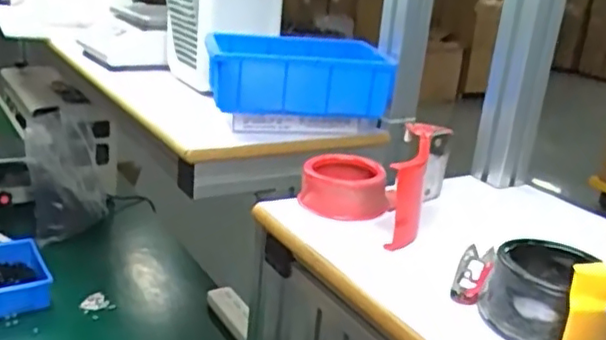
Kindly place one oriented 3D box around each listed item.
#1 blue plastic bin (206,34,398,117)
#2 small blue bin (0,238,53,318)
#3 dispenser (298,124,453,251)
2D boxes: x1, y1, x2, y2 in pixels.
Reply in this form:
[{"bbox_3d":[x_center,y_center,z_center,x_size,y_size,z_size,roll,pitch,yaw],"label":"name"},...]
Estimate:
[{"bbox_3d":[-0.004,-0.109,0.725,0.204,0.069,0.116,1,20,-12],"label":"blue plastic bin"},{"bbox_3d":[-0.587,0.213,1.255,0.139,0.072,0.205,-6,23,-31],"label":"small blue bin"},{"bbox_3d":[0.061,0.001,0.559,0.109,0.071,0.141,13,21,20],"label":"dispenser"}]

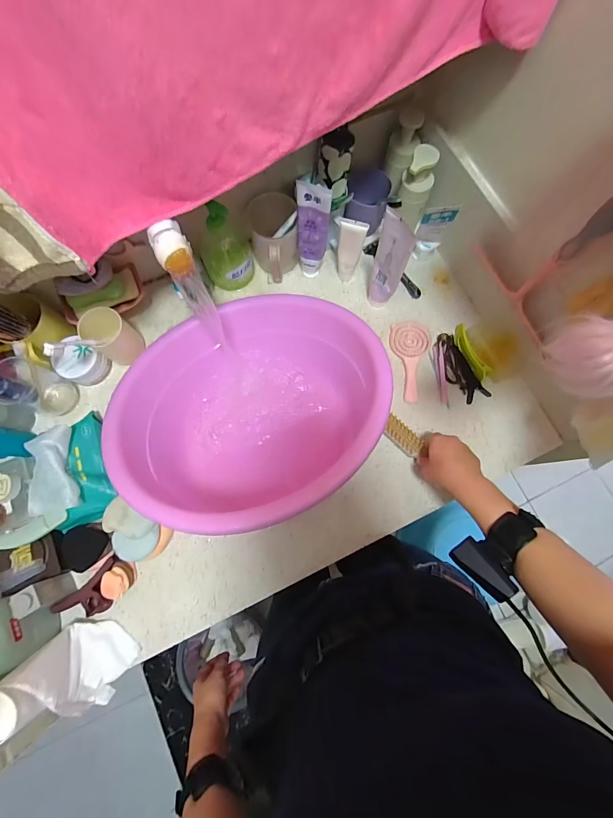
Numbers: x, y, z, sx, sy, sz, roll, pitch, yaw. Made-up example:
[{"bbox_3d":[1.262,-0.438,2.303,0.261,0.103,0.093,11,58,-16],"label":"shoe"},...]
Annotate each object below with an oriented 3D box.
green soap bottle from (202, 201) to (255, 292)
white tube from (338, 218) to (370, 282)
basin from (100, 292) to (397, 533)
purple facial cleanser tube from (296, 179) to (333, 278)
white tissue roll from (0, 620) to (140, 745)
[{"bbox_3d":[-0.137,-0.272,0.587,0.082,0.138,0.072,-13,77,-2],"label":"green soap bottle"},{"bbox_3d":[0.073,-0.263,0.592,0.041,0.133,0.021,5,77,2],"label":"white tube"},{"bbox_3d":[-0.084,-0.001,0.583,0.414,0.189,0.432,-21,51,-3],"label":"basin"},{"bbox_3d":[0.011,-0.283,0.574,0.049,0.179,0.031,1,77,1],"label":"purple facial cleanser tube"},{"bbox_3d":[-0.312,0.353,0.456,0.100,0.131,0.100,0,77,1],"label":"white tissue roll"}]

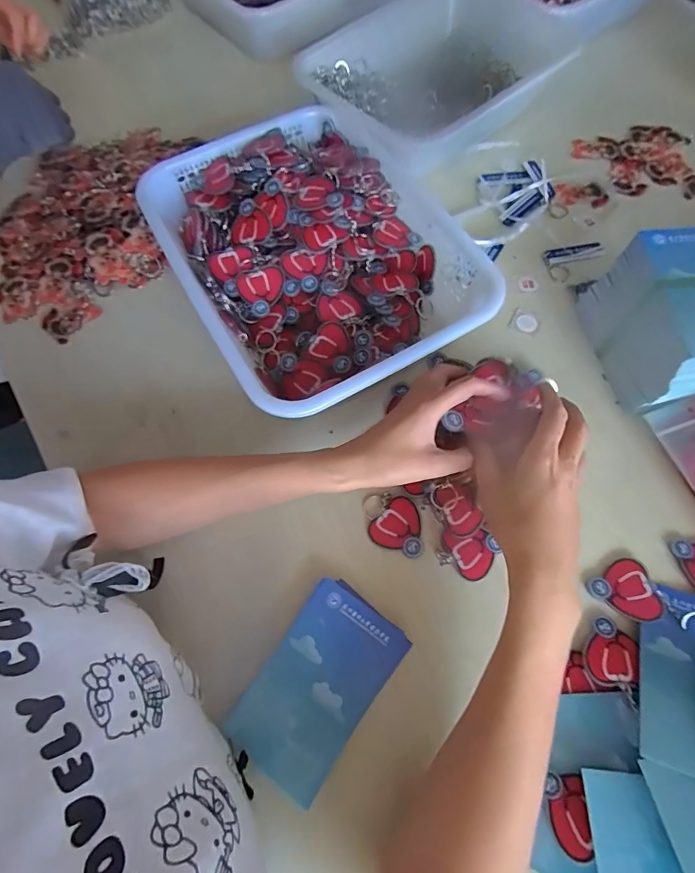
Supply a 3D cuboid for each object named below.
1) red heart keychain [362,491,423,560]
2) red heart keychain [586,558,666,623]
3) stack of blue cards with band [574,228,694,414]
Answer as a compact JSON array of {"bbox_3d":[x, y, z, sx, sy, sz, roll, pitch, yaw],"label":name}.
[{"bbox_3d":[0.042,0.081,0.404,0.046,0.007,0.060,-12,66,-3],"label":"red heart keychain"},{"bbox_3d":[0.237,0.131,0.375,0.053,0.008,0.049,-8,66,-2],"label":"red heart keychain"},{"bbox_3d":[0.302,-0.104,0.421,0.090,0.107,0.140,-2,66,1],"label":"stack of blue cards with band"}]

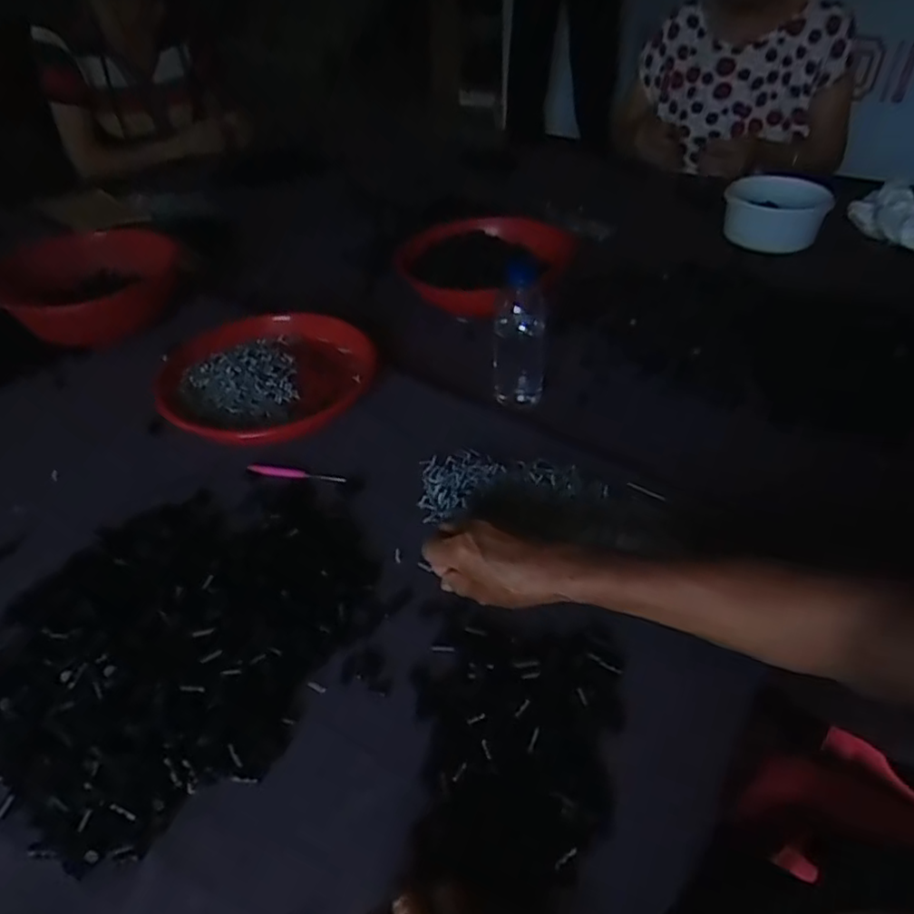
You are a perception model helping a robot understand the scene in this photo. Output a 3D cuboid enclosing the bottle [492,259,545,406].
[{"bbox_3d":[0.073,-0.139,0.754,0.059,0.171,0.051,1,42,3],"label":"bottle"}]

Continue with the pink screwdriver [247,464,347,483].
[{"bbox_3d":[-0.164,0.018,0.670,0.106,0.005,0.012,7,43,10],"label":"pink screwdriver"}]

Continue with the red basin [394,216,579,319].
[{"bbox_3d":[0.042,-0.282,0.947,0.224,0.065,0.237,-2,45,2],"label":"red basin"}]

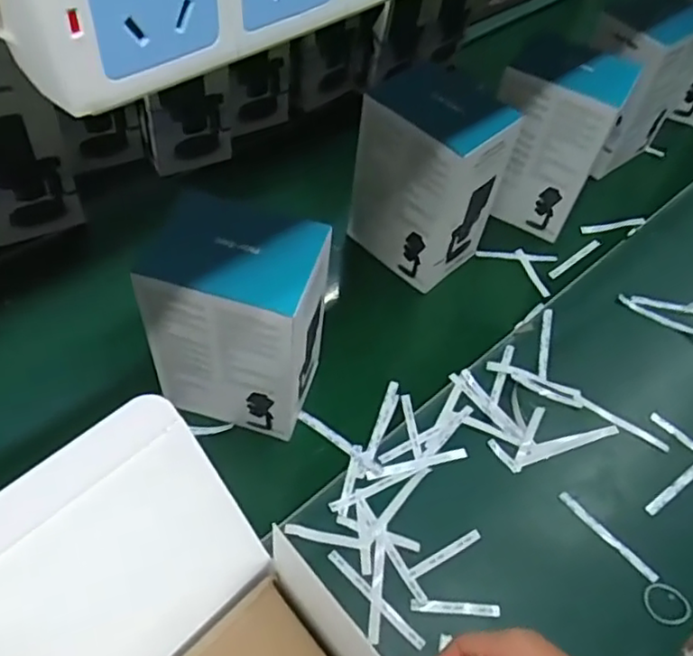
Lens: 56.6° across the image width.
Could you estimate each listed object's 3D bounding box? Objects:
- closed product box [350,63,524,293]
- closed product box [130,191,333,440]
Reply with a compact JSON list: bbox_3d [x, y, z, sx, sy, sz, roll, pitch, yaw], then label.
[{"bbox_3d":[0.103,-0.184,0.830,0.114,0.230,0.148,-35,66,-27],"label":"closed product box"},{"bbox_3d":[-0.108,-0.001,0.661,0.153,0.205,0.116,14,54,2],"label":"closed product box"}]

= = = = =

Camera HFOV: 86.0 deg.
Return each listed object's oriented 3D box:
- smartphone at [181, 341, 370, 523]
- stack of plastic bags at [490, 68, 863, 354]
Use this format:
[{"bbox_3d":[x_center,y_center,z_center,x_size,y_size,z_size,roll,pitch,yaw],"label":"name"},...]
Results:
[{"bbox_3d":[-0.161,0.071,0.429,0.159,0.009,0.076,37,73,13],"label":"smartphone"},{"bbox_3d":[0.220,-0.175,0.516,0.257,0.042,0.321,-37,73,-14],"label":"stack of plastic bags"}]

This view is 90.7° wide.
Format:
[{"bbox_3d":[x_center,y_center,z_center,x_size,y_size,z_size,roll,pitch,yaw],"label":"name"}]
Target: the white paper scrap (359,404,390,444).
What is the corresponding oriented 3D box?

= = = = =

■ **Task goal**
Going through the entries above, tally each line that has the word "listed". Answer with the number only.

■ **Written reply**
3